| What to do |
Provide again, from the entries below, every line from the one containing "index tip: (18, 334)" through the one containing "thumb tip: (355, 281)", exactly as written, and no other line.

BEGIN Supplied entries

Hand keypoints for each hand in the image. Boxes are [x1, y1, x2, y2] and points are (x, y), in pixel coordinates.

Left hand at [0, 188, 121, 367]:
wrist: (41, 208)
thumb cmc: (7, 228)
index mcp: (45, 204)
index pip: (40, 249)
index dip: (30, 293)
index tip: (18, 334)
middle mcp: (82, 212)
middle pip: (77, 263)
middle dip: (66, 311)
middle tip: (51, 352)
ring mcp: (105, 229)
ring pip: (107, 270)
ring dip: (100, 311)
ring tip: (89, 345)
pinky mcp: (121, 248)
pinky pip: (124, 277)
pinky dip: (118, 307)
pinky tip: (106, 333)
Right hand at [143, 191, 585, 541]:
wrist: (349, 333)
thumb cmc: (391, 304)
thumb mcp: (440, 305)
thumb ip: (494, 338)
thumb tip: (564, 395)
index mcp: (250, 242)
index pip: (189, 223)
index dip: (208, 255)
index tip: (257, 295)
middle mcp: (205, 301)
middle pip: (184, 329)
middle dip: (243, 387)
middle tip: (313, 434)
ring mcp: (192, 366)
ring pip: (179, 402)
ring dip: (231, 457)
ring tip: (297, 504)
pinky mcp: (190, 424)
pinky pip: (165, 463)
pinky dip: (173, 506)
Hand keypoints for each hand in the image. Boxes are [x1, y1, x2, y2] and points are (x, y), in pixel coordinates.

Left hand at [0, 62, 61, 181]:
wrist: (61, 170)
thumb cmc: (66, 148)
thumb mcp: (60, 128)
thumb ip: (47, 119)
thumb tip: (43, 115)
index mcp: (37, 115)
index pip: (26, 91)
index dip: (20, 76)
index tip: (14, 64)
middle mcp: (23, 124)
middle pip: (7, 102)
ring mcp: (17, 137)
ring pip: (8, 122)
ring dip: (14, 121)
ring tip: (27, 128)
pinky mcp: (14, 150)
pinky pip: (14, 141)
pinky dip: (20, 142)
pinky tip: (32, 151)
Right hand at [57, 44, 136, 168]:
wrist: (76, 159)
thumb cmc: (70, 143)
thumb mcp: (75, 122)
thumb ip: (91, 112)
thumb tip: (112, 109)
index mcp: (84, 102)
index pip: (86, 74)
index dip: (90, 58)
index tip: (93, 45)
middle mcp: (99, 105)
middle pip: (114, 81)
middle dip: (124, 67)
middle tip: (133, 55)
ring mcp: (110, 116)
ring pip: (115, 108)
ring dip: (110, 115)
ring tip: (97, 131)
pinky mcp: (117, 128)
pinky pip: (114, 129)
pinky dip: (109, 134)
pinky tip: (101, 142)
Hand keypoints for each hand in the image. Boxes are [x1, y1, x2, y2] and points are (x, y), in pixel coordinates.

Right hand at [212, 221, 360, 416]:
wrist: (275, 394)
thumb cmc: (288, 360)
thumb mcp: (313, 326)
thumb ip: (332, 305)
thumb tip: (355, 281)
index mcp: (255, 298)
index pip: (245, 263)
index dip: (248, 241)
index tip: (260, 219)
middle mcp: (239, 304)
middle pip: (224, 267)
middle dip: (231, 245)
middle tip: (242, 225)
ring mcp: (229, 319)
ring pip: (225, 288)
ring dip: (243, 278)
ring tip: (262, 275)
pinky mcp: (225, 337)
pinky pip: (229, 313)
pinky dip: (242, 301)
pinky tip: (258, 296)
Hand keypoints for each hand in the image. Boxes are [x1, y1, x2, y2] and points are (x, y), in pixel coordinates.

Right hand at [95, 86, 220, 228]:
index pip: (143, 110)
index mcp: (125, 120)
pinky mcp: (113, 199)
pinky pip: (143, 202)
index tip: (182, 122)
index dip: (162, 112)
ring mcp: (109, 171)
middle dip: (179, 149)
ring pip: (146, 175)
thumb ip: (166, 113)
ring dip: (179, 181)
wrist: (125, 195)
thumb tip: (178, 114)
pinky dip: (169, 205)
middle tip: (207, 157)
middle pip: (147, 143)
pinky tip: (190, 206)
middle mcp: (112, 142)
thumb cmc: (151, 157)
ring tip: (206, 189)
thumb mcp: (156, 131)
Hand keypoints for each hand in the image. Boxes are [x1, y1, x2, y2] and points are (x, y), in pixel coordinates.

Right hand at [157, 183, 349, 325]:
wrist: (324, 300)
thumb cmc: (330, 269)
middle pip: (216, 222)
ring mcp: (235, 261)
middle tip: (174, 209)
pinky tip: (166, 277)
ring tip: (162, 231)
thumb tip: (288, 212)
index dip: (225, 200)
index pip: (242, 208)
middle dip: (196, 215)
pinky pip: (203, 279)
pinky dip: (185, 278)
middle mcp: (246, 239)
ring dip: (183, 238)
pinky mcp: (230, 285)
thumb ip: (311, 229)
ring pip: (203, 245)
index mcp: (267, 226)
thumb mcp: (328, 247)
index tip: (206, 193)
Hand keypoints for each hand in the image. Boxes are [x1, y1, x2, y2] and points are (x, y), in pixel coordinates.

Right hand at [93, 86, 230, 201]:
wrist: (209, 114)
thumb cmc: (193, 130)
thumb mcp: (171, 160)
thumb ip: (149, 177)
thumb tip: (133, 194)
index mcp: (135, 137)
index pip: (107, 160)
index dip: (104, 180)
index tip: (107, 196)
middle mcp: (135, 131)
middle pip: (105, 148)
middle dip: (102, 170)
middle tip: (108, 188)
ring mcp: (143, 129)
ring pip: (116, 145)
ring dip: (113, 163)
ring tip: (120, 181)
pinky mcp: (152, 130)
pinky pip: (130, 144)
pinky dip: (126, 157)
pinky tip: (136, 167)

END Supplied entries

| Answer for the task |
index tip: (18, 334)
middle mcp: (82, 212)
middle pip: (77, 263)
middle dip: (66, 311)
middle tip: (51, 352)
ring mcp: (105, 229)
ring pip: (107, 270)
ring dip: (100, 311)
ring tip: (89, 345)
pinky mcp: (121, 248)
pinky pip: (124, 277)
pinky dip: (118, 307)
pinky tip: (106, 333)
Right hand at [143, 191, 585, 541]:
wrist: (349, 333)
thumb cmc: (391, 304)
thumb mcp: (440, 305)
thumb ip: (494, 338)
thumb tip: (564, 395)
index mcp: (250, 242)
index pip: (189, 223)
index dip: (208, 255)
index tip: (257, 295)
middle mcp: (205, 301)
middle pip: (184, 329)
middle dip: (243, 387)
middle tip: (313, 434)
ring mcp: (192, 366)
ring pip: (179, 402)
ring dip: (231, 457)
ring tip: (297, 504)
pinky mcp: (190, 424)
pinky pip: (165, 463)
pinky dip: (173, 506)
Hand keypoints for each hand in the image. Boxes are [x1, y1, x2, y2] and points are (x, y), in pixel coordinates.

Left hand at [0, 62, 61, 181]:
wrist: (61, 170)
thumb cmc: (66, 148)
thumb mcp: (60, 128)
thumb ip: (47, 119)
thumb tip: (43, 115)
index mcp: (37, 115)
index pip: (26, 91)
index dip: (20, 76)
index tip: (14, 64)
middle mcp: (23, 124)
middle pip: (7, 102)
ring mcp: (17, 137)
ring pip: (8, 122)
ring dip: (14, 121)
ring tip: (27, 128)
pinky mcp: (14, 150)
pinky pip: (14, 141)
pinky dip: (20, 142)
pinky tip: (32, 151)
Right hand at [57, 44, 136, 168]:
wrist: (76, 159)
thumb cmc: (70, 143)
thumb mcp: (75, 122)
thumb ip: (91, 112)
thumb tip: (112, 109)
index mcp: (84, 102)
index pip: (86, 74)
index dip: (90, 58)
index tip: (93, 45)
middle mcp: (99, 105)
middle pip: (114, 81)
middle dip: (124, 67)
middle tip: (133, 55)
ring mcp: (110, 116)
ring pip: (115, 108)
ring dip: (110, 115)
ring tip: (97, 131)
pinky mcp: (117, 128)
pinky pip: (114, 129)
pinky dip: (109, 134)
pinky tip: (101, 142)
Hand keypoints for each hand in the image. Boxes are [x1, y1, x2, y2] and points are (x, y), in pixel coordinates.

Right hand at [212, 221, 360, 416]:
wrist: (275, 394)
thumb cmc: (288, 360)
thumb mcp: (313, 326)
thumb ip: (332, 305)
thumb tip: (355, 281)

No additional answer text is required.